1. The problem statement, all variables and given/known data
All right, so this appeared on my final. The intervals are in the reals:

If f : [a, b] -> [c, d] , and the graph of f is closed, is f continuous?

2. Relevant equations

3. The attempt at a solution
Well, my gut reaction is no, just because it seems like a fairly strong claim, but I couldn't really come up with a decent counterexample. On the other hand, I can see that the graph has to be compact. And I think that would imply that f([a, b]) has to be compact (if it wasn't you could just take any open cover of [a, b] and an open cover of f([a, b]) that doesn't have a finite subcover, then the Cartesian product would be an open cover without finite subcover, I think).
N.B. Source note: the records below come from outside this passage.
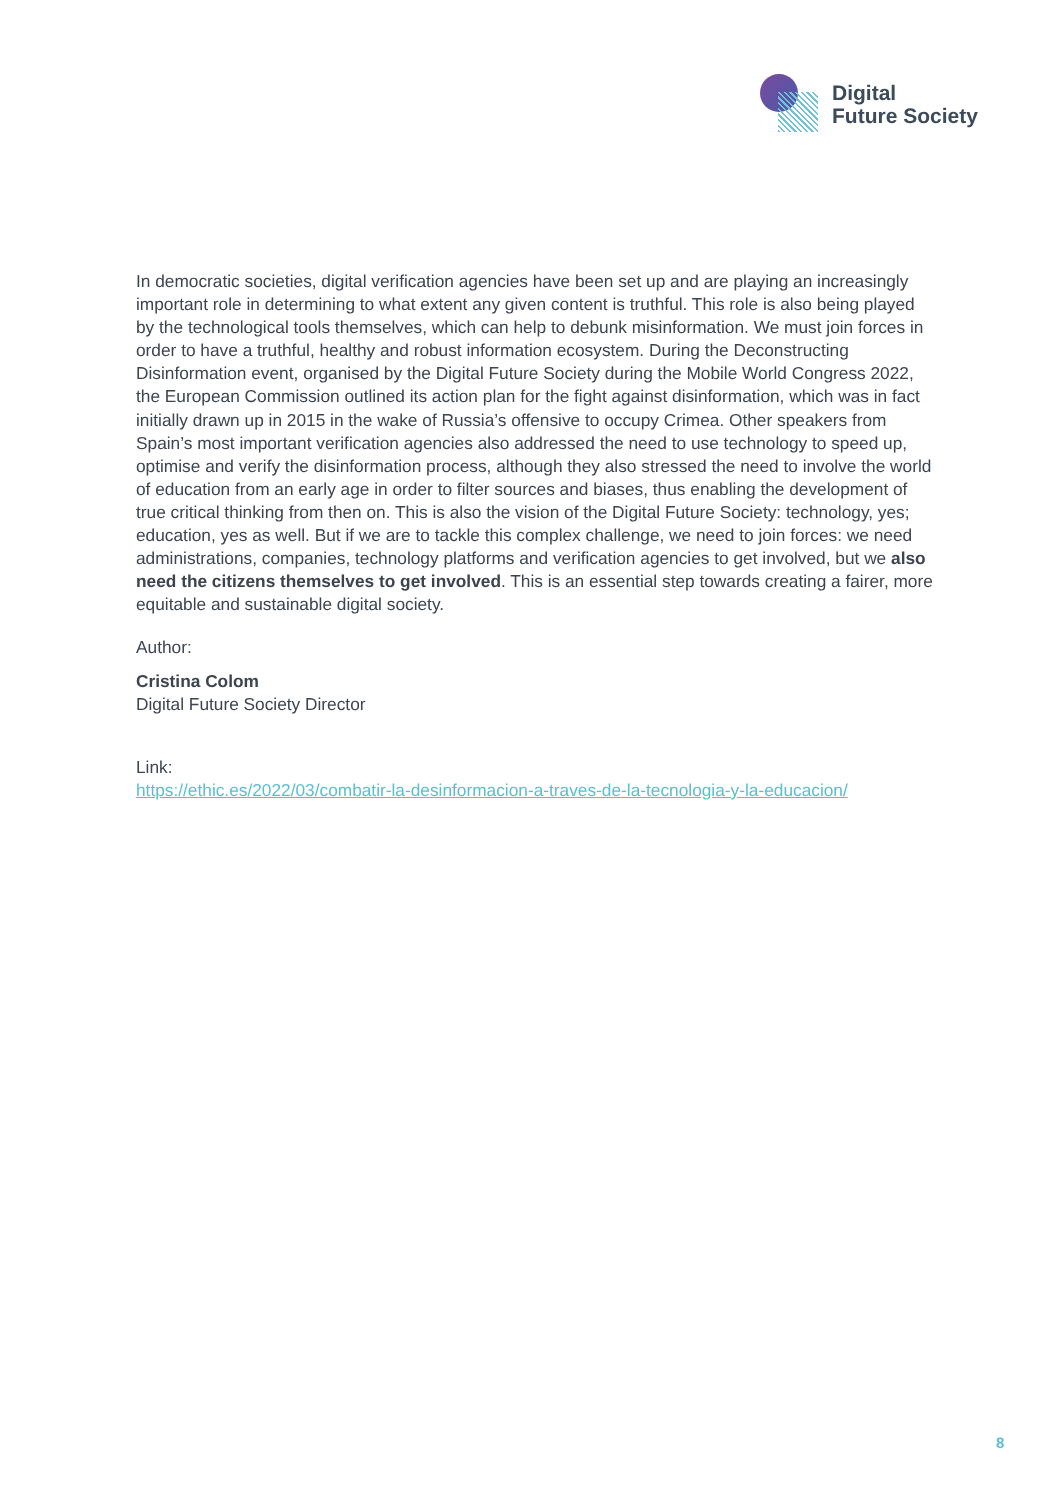Digital
Future Society
In democratic societies, digital verification agencies have been set up and are playing an increasingly important role in determining to what extent any given content is truthful. This role is also being played by the technological tools themselves, which can help to debunk misinformation. We must join forces in order to have a truthful, healthy and robust information ecosystem. During the Deconstructing Disinformation event, organised by the Digital Future Society during the Mobile World Congress 2022, the European Commission outlined its action plan for the fight against disinformation, which was in fact initially drawn up in 2015 in the wake of Russia’s offensive to occupy Crimea. Other speakers from Spain’s most important verification agencies also addressed the need to use technology to speed up, optimise and verify the disinformation process, although they also stressed the need to involve the world of education from an early age in order to filter sources and biases, thus enabling the development of true critical thinking from then on. This is also the vision of the Digital Future Society: technology, yes; education, yes as well. But if we are to tackle this complex challenge, we need to join forces: we need administrations, companies, technology platforms and verification agencies to get involved, but we also need the citizens themselves to get involved. This is an essential step towards creating a fairer, more equitable and sustainable digital society.
Author:
Cristina Colom
Digital Future Society Director
Link:
https://ethic.es/2022/03/combatir-la-desinformacion-a-traves-de-la-tecnologia-y-la-educacion/
8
But I'm not sure where I can go from there or if that's even useful information.

2. Dec 19, 2007

### Dick

If the sequence x_i->x in [a,b] then the sequence f(x_i) has cluster points in [c,d] because [c,d] is compact. Suppose it has two unequal ones y1 and y2. Then since the graph is closed y1 and y2 are both on the graph. Is this compatible with f being a single valued function?

3. Dec 19, 2007

### quasar987

But what guarentees that the limit of f(x_i) is f(x)?

4. Dec 19, 2007

### zhentil

Bolzano-Weierstrass

5. Dec 19, 2007

### Dick

If f(x_i) has a limit y, then (x,y) is on the graph since the graph is closed. The graph is the set of all points (x,f(x)).

6. Dec 19, 2007

### quasar987

That's true. That was a good little problem!

7. Dec 19, 2007

### morphism

What about the converse: if f:[a,b]->[c,d] is continuous, then is its graph closed?

8. Dec 19, 2007

### quasar987

That one's easy. If (x_i, f(x_i)) is a converging sequence in the graph, then it means x_i -->x, for some x in [a,b], and by continuity, f(x_i)-->f(x). Since (x,f(x)) is in the graph, it's closed.